MAYBE.  Horses’ instincts and behavior vary just like humans, but it is an accurate rule of thumb to say that horses are “green” the first year they are being ridden, and especially when they are introduced to new places and “things”.  Regardless of how well they perform in training, they are still only exposed to what the trainer introduces.  Their new home will be just that “new”.   A green horse, and green rider are not a good combination, and at Sweetbeau, there is a minimum level of experience a person must have to qualify as an adopter.  For example:

  • Are you, or have you been, a strong intermediate to advanced rider?
    • We can work with you if perhaps you owned a horse in your youth and were a very active and accomplished rider and are ready to get back in the saddle.
  • Do you know (want to know) the difference between collaborative vs. submission training?
    • Have you attended clinics that use patience and gentling methods over force and submission?
  • Are you a confident leader?
    • Any green horse looks to their rider for the answer.  If you are unsure or afraid, your horse will be less willing to trust your choices.
  • Are you willing to work with an appropriate trainer to help you through the bonding period?
    • Plan on 30-60 days for your horse to get to know and trust you.  Once that bonding occurs, it lasts forever.
    • Learning what the horse knows first and using those ques are the way to start your relationship.  Asking the horse to learn everything they know in a new way while finding themselves in a new environment is just not fair or successful.

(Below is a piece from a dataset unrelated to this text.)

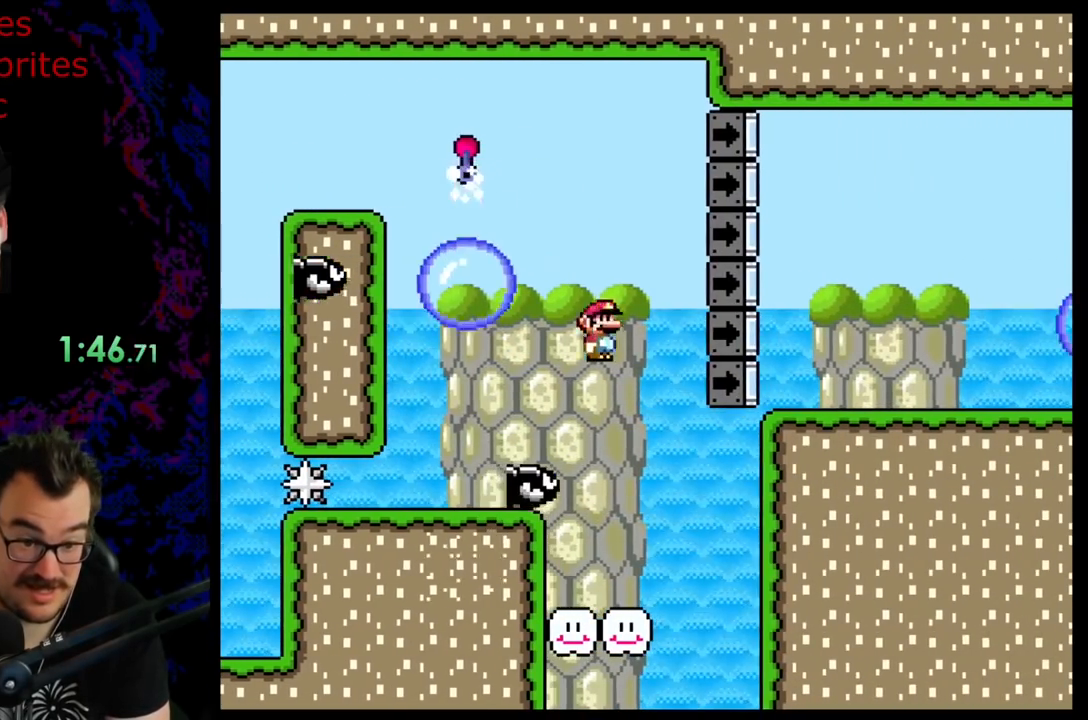
{"buttons": ["Y"], "events": [[50, "DPAD_LEFT", "up"], [217, "X", "up"], [233, "Y", "down"]]}
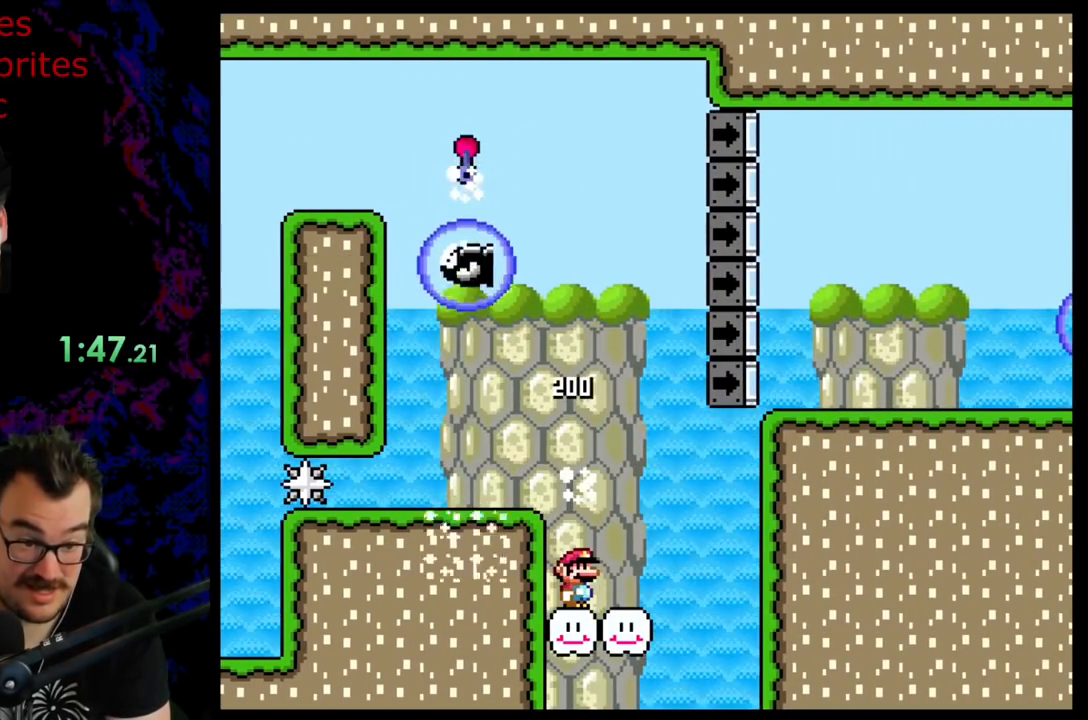
{"buttons": ["Y", "DPAD_RIGHT"], "events": [[333, "DPAD_RIGHT", "down"]]}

  • Do you have the proper facilities to keep your horse?
    • We will not adopt to anyone using barb wire fencing.  Any horse can easily find itself in a life-threatening situation because of barb wire.  
  • Do you ride at least 3 times per week?
    • Horses do not find joy in sitting in a stall, turnout or even pasture without interaction and their behavior will be evident in their interactions with you.  To keep them mentally engaged, sharp with their skills, bonded to their person, and fit to be ridden, they need and deserve quality time doing what they enjoy and have been meticulously trained to do.
  • Will your horse have the company of another horse?
    • A herd animal only feels safe in numbers.  Keeping a single horse is cruel, no matter how safe you know the environment is.  Your horse won’t get the proper sleep/rest or mental contentment that comes with having a best friend.  They easily develop ulcers from stress.  They need to bond and rely on each other.